### REQUEST
With the pictures left out, copy the listing below exactly.

━━ DATA SUPPLIED

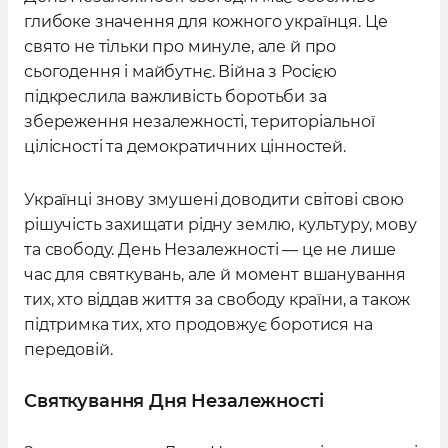
глибоке значення для кожного українця. Це
свято не тільки про минуле, але й про
сьогодення і майбутнє. Війна з Росією
підкреслила важливість боротьби за
збереження незалежності, територіальної
цілісності та демократичних цінностей.
Українці знову змушені доводити світові свою
рішучість захищати рідну землю, культуру, мову
та свободу. День Незалежності — це не лише
час для святкувань, але й момент вшанування
тих, хто віддав життя за свободу країни, а також
підтримка тих, хто продовжує боротися на
передовій.
Святкування Дня Незалежності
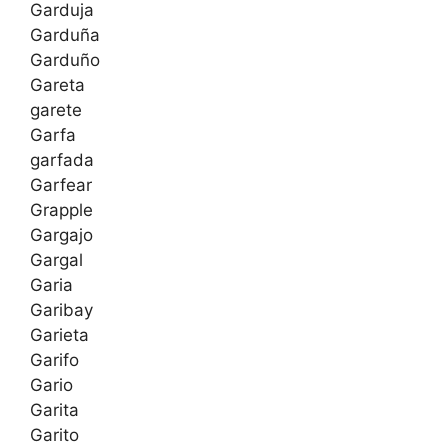
Garduja
Garduña
Garduño
Gareta
garete
Garfa
garfada
Garfear
Grapple
Gargajo
Gargal
Garia
Garibay
Garieta
Garifo
Gario
Garita
Garito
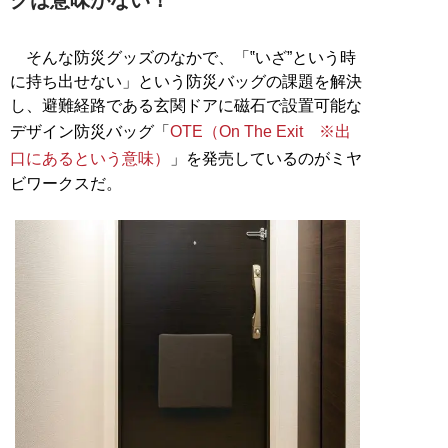
そんな防災グッズのなかで、「‟いざ”という時
に持ち出せない」という防災バッグの課題を解決
し、避難経路である玄関ドアに磁石で設置可能な
デザイン防災バッグ「
OTE（On The Exit ※出
口にあるという意味）
」を発売しているのがミヤ
ビワークスだ。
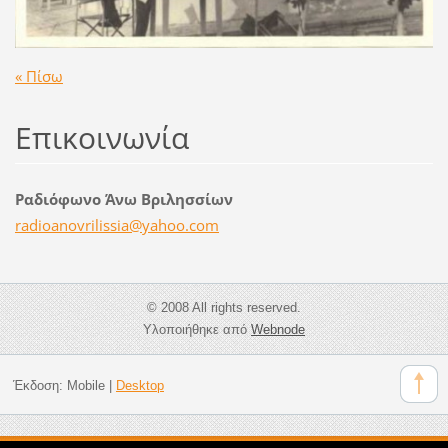
« Πίσω
Επικοινωνία
Ραδιόφωνο Άνω Βριλησσίων
radioano
vrilissi
a@yahoo.
com
© 2008 All rights reserved.
Υλοποιήθηκε από
Webnode
Έκδοση:
Mobile
|
Desktop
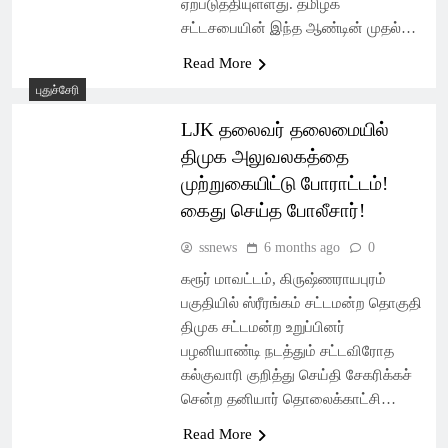
ஏற்படுத்தியுள்ளது. தமிழக
சட்டசபையின் இந்த ஆண்டின் முதல்…
Read More
புதுச்சேரி
LJK தலைவர் தலைமையில்
திமுக அலுவலகத்தை
முற்றுகையிட்டு போராட்டம்!
கைது செய்த போலீசார்!
ssnews
6 months ago
0
கரூர் மாவட்டம், கிருஷ்ணராயபுரம்
பகுதியில் ஸ்ரீரங்கம் சட்டமன்ற தொகுதி
திமுக சட்டமன்ற உறுப்பினர்
பழனியாண்டி நடத்தும் சட்டவிரோத
கல்குவாரி குறித்து செய்தி சேகரிக்கச்
சென்ற தனியார் தொலைக்காட்சி…
Read More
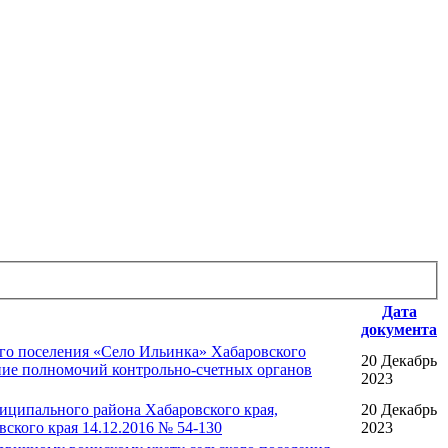
Дата
документа
го поселения «Село Ильинка» Хабаровского
20 Декабрь
ние полномочий контрольно-счетных органов
2023
иципального района Хабаровского края,
20 Декабрь
ского края 14.12.2016 № 54-130
2023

━━━━

### RESULT OF THIS TASK
глибоке значення для кожного українця. Це
свято не тільки про минуле, але й про
сьогодення і майбутнє. Війна з Росією
підкреслила важливість боротьби за
збереження незалежності, територіальної
цілісності та демократичних цінностей.
Українці знову змушені доводити світові свою
рішучість захищати рідну землю, культуру, мову
та свободу. День Незалежності — це не лише
час для святкувань, але й момент вшанування
тих, хто віддав життя за свободу країни, а також
підтримка тих, хто продовжує боротися на
передовій.
Святкування Дня Незалежності
Garduja
Garduña
Garduño
Gareta
garete
Garfa
garfada
Garfear
Grapple
Gargajo
Gargal
Garia
Garibay
Garieta
Garifo
Gario
Garita
Garito
そんな防災グッズのなかで、「‟いざ”という時
に持ち出せない」という防災バッグの課題を解決
し、避難経路である玄関ドアに磁石で設置可能な
デザイン防災バッグ「
OTE（On The Exit ※出
口にあるという意味）
」を発売しているのがミヤ
ビワークスだ。
« Πίσω
Επικοινωνία
Ραδιόφωνο Άνω Βριλησσίων
radioano
vrilissi
a@yahoo.
com
© 2008 All rights reserved.
Υλοποιήθηκε από
Webnode
Έκδοση:
Mobile
|
Desktop
ஏற்படுத்தியுள்ளது. தமிழக
சட்டசபையின் இந்த ஆண்டின் முதல்…
Read More
புதுச்சேரி
LJK தலைவர் தலைமையில்
திமுக அலுவலகத்தை
முற்றுகையிட்டு போராட்டம்!
கைது செய்த போலீசார்!
ssnews
6 months ago
0
கரூர் மாவட்டம், கிருஷ்ணராயபுரம்
பகுதியில் ஸ்ரீரங்கம் சட்டமன்ற தொகுதி
திமுக சட்டமன்ற உறுப்பினர்
பழனியாண்டி நடத்தும் சட்டவிரோத
கல்குவாரி குறித்து செய்தி சேகரிக்கச்
சென்ற தனியார் தொலைக்காட்சி…
Read More
Дата
документа
го поселения «Село Ильинка» Хабаровского
20 Декабрь
ние полномочий контрольно-счетных органов
2023
иципального района Хабаровского края,
20 Декабрь
ского края 14.12.2016 № 54-130
2023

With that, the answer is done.